(Provided text begins)
The LIMIT OFFSET pagination requires a COUNT, to determine the total number of rows before applying the limit and offset.
For my use case I wanted a pagination to do an infinite scroll. Cursor based pagination is a better fit for an infinite scroll because it allows to efficiently fetch only the next set of results based on the position of a cursor.
I chose the paginator library.
I removed scrivener and added paginator in mix.exs
{:paginator, "~> 1.2.0"}
In lib/probuild_ex/repo.ex
defmodule ProbuildEx.Repo do use Ecto.Repo, otp_app: :probuild_ex, adapter: Ecto.Adapters.Postgres use Paginator, limit: 20, include_total_count: false end
I removed scrivener and use paginator with similar options.
I don't want to know the total_count since it will make a slow count request.
lib/probuild_ex/app.ex
@doc """ Query pro participant paginated based on search_opts. """ def paginate_pro_participants(search_opts, after_cursor \\ nil) do query = Enum.reduce(search_opts, pro_participant_base_query(), &reduce_pro_participant_opts/2) opts = [ cursor_fields: [{{:game, :creation}, :desc}], after: after_cursor ] Repo.paginate(query, opts) end
I replaced the page_number with the after_cursor we will paginate over game.creation desc.
In the liveview game_live/index.ex
I replaced the @defaults page with the paginator struct.
(Provided text ends)
(Material shown begins)
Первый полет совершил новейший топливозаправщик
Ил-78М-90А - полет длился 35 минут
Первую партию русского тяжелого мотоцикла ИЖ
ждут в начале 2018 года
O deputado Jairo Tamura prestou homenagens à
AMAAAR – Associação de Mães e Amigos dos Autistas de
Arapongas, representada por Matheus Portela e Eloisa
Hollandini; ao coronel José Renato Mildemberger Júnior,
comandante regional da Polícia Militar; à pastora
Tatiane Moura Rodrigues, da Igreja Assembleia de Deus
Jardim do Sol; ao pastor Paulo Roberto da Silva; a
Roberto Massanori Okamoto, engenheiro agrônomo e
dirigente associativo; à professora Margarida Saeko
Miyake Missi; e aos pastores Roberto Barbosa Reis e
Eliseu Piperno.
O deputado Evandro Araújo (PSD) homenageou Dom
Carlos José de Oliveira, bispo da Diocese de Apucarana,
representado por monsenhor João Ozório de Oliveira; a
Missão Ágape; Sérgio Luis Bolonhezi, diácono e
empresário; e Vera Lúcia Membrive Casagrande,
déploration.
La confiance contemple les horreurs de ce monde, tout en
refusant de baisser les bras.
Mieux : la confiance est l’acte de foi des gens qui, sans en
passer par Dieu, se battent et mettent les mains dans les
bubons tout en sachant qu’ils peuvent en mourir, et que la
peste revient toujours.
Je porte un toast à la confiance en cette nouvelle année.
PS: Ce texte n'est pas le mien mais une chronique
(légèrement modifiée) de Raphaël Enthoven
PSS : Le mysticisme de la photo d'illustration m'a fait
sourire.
(Material shown ends)
▶ Problem requirements:
Resume the write-up above on switching to cursor-based pagination with Paginator, beginning immediately after its final sentence.

▶ Response:
@defaults %{ ... page: %Paginator.Page{metadata: %Paginator.Page.Metadata{}}, ... }
game_live/index.html.heex
<div id="infinite-scroll" phx-hook="InfiniteScroll" data-cursor={@page.metadata.after} class="w-full max-w-3xl py-2 flex justify-center"> <.spinner load?={@load_more?} /> </div>
In the view I passed the cursor instead of a page. The idea is to prevent further request if the cursor is null which mean we reached the last page.
Hooks.InfiniteScroll = { cursor() { return this.el.dataset.cursor }, maybeLoadMore(entries) { const target = entries[0] if (target.isIntersecting && this.cursor() && !this.loadMore) { this.loadMore = true this.pushEvent('load-more', {}) } }, mounted() { this.loadMore = false // block until the back-end told us we can load more again this.handleEvent('load-more', () => { this.loadMore = false }) const options = { root: null, rootMargin: '-90% 0px 10% 0px', threshold: 1.0, } this.observer = new IntersectionObserver( this.maybeLoadMore.bind(this), options ) this.observer.observe(this.el) }, reconnected() { // in case we go offline and miss the event this.loadMore = false }, beforeDestroy() { this.observer.unobserve(this.el) }, }
I did some clean up here and prevent the client to send extra load more if the server did not answer yet.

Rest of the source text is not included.